Otto gli arrestati (quattro italiani e quattro cinesi), almeno il doppio gli indagati per associazione a delinquere, corruzione e falso: tra gli arrestati c’è una funzionaria dell’ufficio anagrafe del Comune che evadeva le domande di residenza presentate da una "socia d’affari" (una ex dipendente comunale aiutata dai figli, promotrice e capo dell’associazione), evitando di attivare i controlli della polizia municipale sulla dimora e di far firmare al momento i documenti (visto che i richiedenti non erano presenti). L’indirizzo di residenza assegnato ai cinesi-fantasma era scelto spesso tra quelli di famiglie ignare, col risultato che a volte allo stesso indirizzo sono risultate residenti decine di persone.
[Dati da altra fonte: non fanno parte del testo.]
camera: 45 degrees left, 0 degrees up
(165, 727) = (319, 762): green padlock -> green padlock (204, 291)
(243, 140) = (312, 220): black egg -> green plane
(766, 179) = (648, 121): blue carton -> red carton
A raccogliere e convogliare le richieste degli immigrati cinesi, che pagavano tangenti da 800 a 1.500 euro per ciascun certificato di residenza, c’erano sette connazionali in contatto con la promotrice-capo del business delle false residenze, alla quale versavano una percentuale. In otto mesi il sistema ha fruttato tra i 180mila e i 450mila euro di guadagni illeciti. Il cerchio sull’organizzazione si è chiuso ieri mattina con 300 vigili e finanzieri che hanno eseguito gli arresti, notificato divieti di dimora e effettuato anche decine di perquisizioni nei confronti dei falsi residenti cinesi che sono stati rintracciati, recuperando somme di denaro. Resta senza spiegazione come gli immigrati cinesi potessero disporre del permesso di soggiorno da presentare all’anagrafe di Prato per la richiesta di residenza.
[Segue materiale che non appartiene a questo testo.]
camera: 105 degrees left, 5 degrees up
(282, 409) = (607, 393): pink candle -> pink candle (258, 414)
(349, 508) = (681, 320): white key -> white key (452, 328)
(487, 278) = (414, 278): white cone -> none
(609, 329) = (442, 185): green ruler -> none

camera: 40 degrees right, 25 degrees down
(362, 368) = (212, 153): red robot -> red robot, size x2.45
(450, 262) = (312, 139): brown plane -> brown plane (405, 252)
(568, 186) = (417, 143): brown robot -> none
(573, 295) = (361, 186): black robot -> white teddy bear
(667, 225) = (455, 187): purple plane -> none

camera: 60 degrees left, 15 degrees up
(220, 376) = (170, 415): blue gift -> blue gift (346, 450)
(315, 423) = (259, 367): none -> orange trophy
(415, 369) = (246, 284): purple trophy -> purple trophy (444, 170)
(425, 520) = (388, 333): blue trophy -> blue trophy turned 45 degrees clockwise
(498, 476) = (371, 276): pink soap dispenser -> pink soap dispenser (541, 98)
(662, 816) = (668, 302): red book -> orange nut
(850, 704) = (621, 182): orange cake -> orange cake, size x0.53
«Questa è solo una tappa della strategia di medio-lungo termine per riportare il rispetto delle regole nel distretto cinese di Prato», hanno affermato il procuratore Piero Tony, i comandanti regionale e provinciale della Guardia di Finanza, Giuseppe Vicanolo e Gino Reolon, e il comandante della Polizia municipale, Andrea Pasquinelli. E Filctem-Cgil ha già annunciato che si costituirà parte civile nel futuro processo sui falsi residenti cinesi, spiegando che «l’illegalità va perseguita senza sosta né tentennamenti di sorta».
Il clima a Prato sembra dunque cambiato, dopo l’incendio nel capannone-dormitorio che domenica scorsa ha ucciso sette operai cinesi, e dopo l’impegno al rispetto delle regole assunto dal console cinese di Firenze, Wang Xinxia (si veda Il Sole 24 Ore di ieri, ndr), nel consiglio comunale straordinario indetto mercoledì in occasione del lutto cittadino. Sul fronte delle indagini sull’incendio, la procura ha ipotizzato che la lista degli indagati (quattro, tutti cinesi) possa ora allungarsi, mentre i funerali delle sette "vittime sul lavoro" slittano a dopo l’autopsia. Intanto il sindaco Roberto Cenni ha convocato per la prossima settimana un consiglio comunale dedicato alla messa a punto, con il contributo delle categorie economiche e sociali, le misure di contrasto all’illegalità cinese da proporre a Roma.